FACTBOX: U.S. candidates, Bush react to June job losses
(Reuters) - U.S. employers cut workers from their payrolls for the sixth straight month in June, shedding 62,000 jobs while the unemployment rate held steady at 5.5 percent. Meanwhile weekly jobless claims jumped to 404,000 last week. Here is what President George W. Bush and the Republican and Democratic presidential candidates had to say about the data:
WHITE HOUSE SPOKESWOMAN DANA PERINO
"We are no doubt in a period of slow growth, it is growth nonetheless but it's very slow and it's had an impact on employment.
"It's caused by a variety of factors including higher energy prices and the fallout from the overbuilding in the housing sector, which caused a supply demand problem and then we also had as a result of that some financial market turbulence. The president is very much aware of the effect this has on average Americans, and especially low-income Americans.
"That is why we have worked to do a few things, one, get the stimulus checks out the door -- and in fact I just checked that 105 million payments have been made worth over $86 billion so far."
REPUBLICAN SEN. JOHN MCCAIN
"Americans across this country are hurting and today's job numbers are just the latest indication. From rising gas prices to home foreclosures, families are struggling to meet economic challenges that become greater every day. Washington can no longer abdicate its responsibility to act. Our focus must be clear: enact policies to create jobs today.
"To get our economy back on track, we must enact a jobs-first economic plan that supports job creation, provide immediate tax relief for families, enact a plan to help those facing foreclosure, lower health care costs, invest in innovation, move toward strategic energy independence and open more foreign markets to our goods."
DEMOCRATIC SEN. BARACK OBAMA
"Our economy has now shed 438,000 jobs over the past six months, while workers' wages fail to keep pace with the skyrocketing cost of gas, groceries and healthcare. The American people are paying the price for the failed economic policies of the past eight years, and we can't afford four more years of more of the same. That is the essential issue of this campaign because Senator McCain has fully embraced the Bush economic agenda. I believe it has to change.

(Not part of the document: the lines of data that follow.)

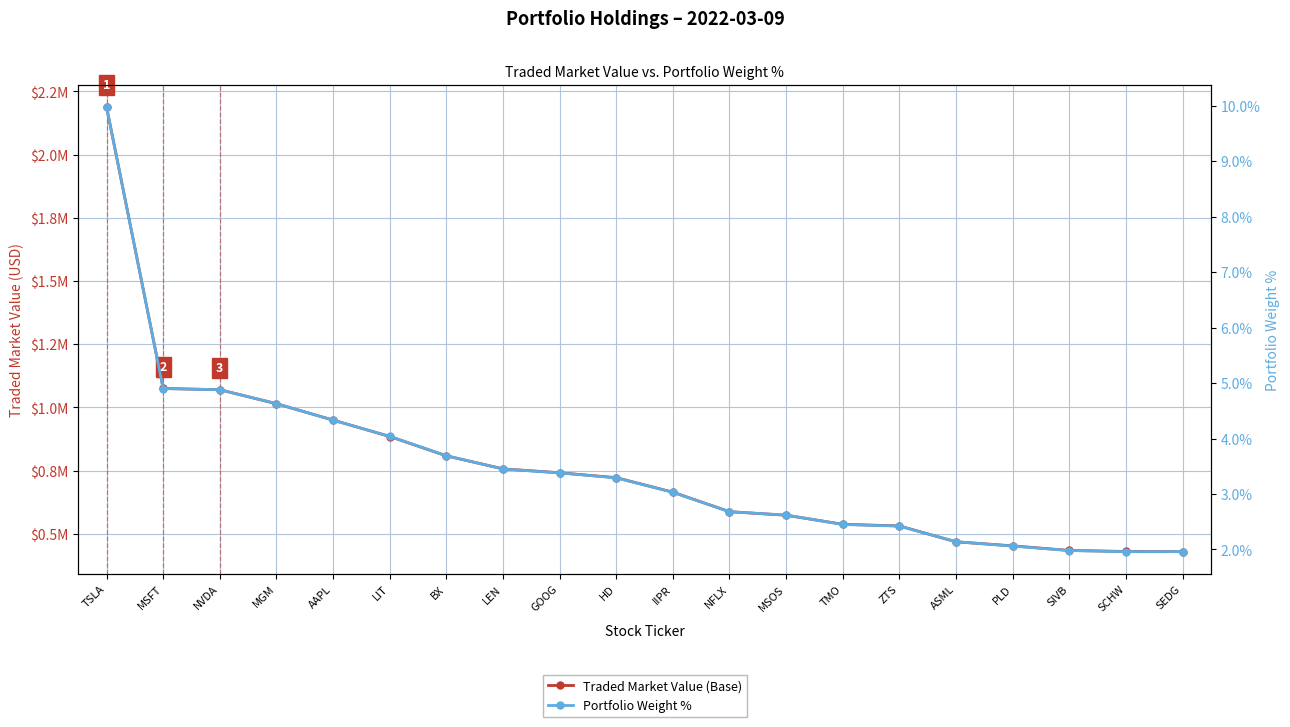

Which category has the highest value across all series?

TSLA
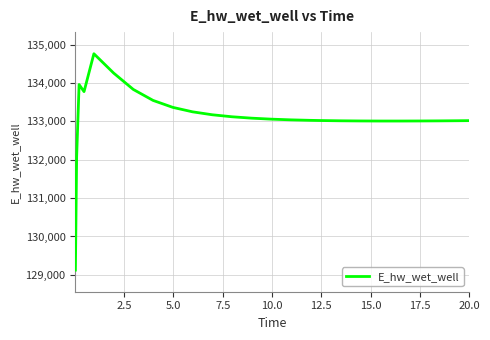

What is the minimum value shown in the chart?

129124.4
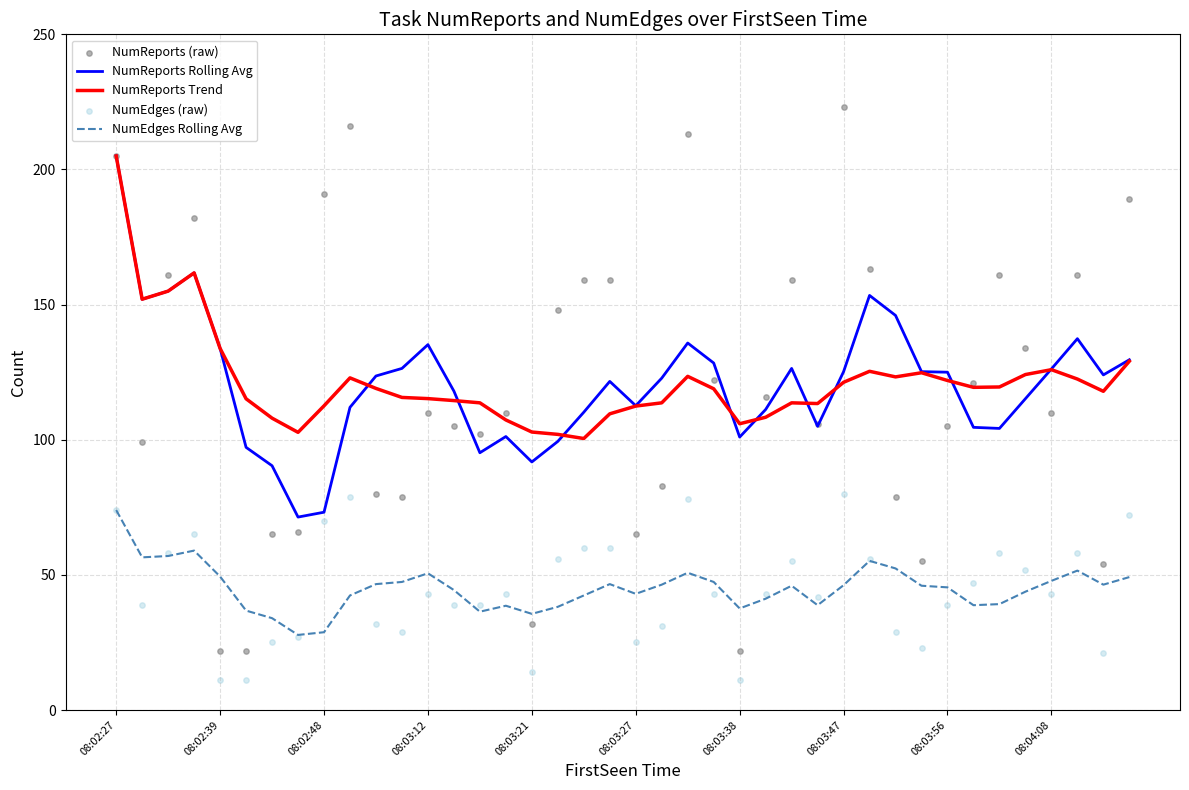

At which label does NumEdges Rolling Avg reach its peak?

08:02:27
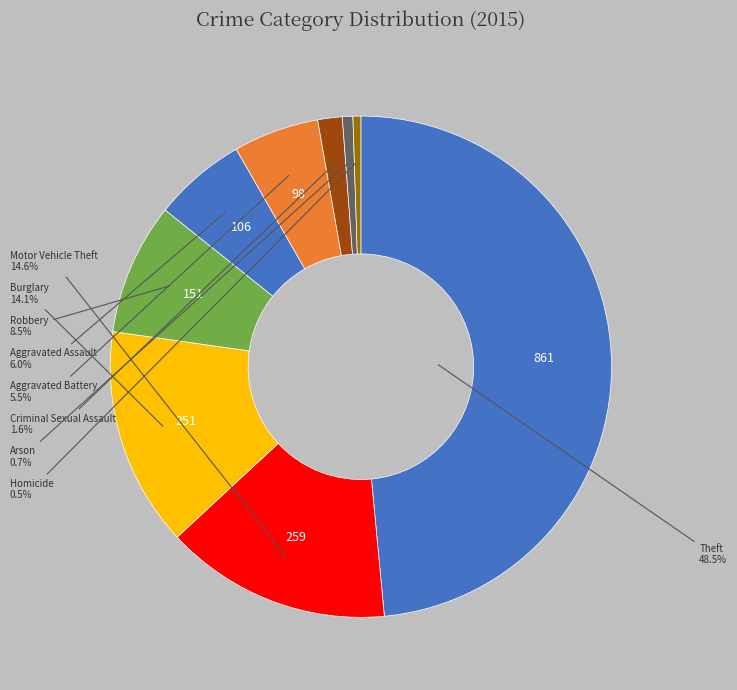

What is the largest slice in the pie chart?

Theft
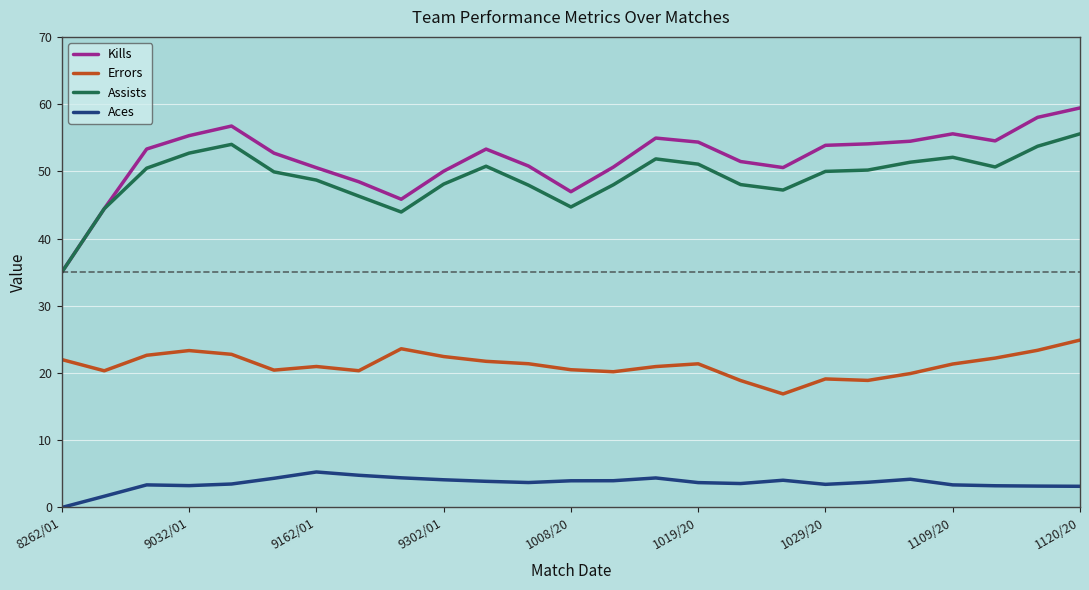

True or false: Aces and Kills intersect in this chart.

False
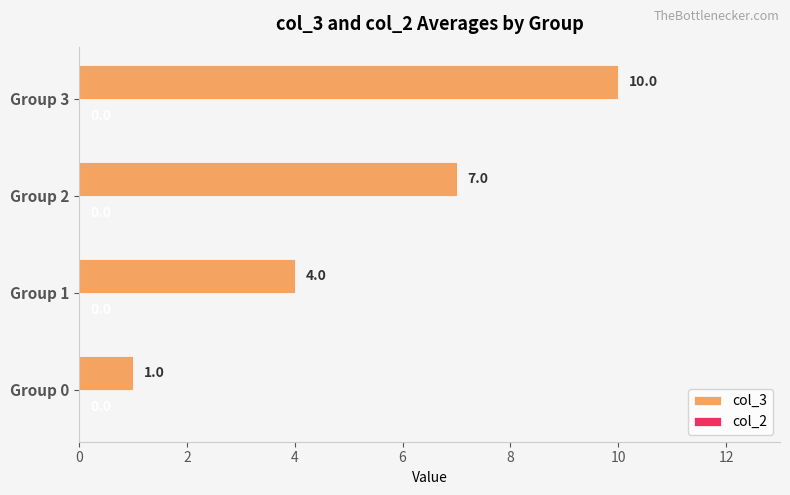

Approximately how many times larger is the value at Group 1 compared to Group 0?

4.0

"But, as these numbers demonstrate, the American people can't wait another six months. We need action now. That's why I'm calling on Congress and the President to enact real, immediate relief with energy rebates for working families this summer, a fund to help families avoid foreclosure, extended benefits for the long-term jobless, and assistance to states that have been hard-hit by the economic downturn."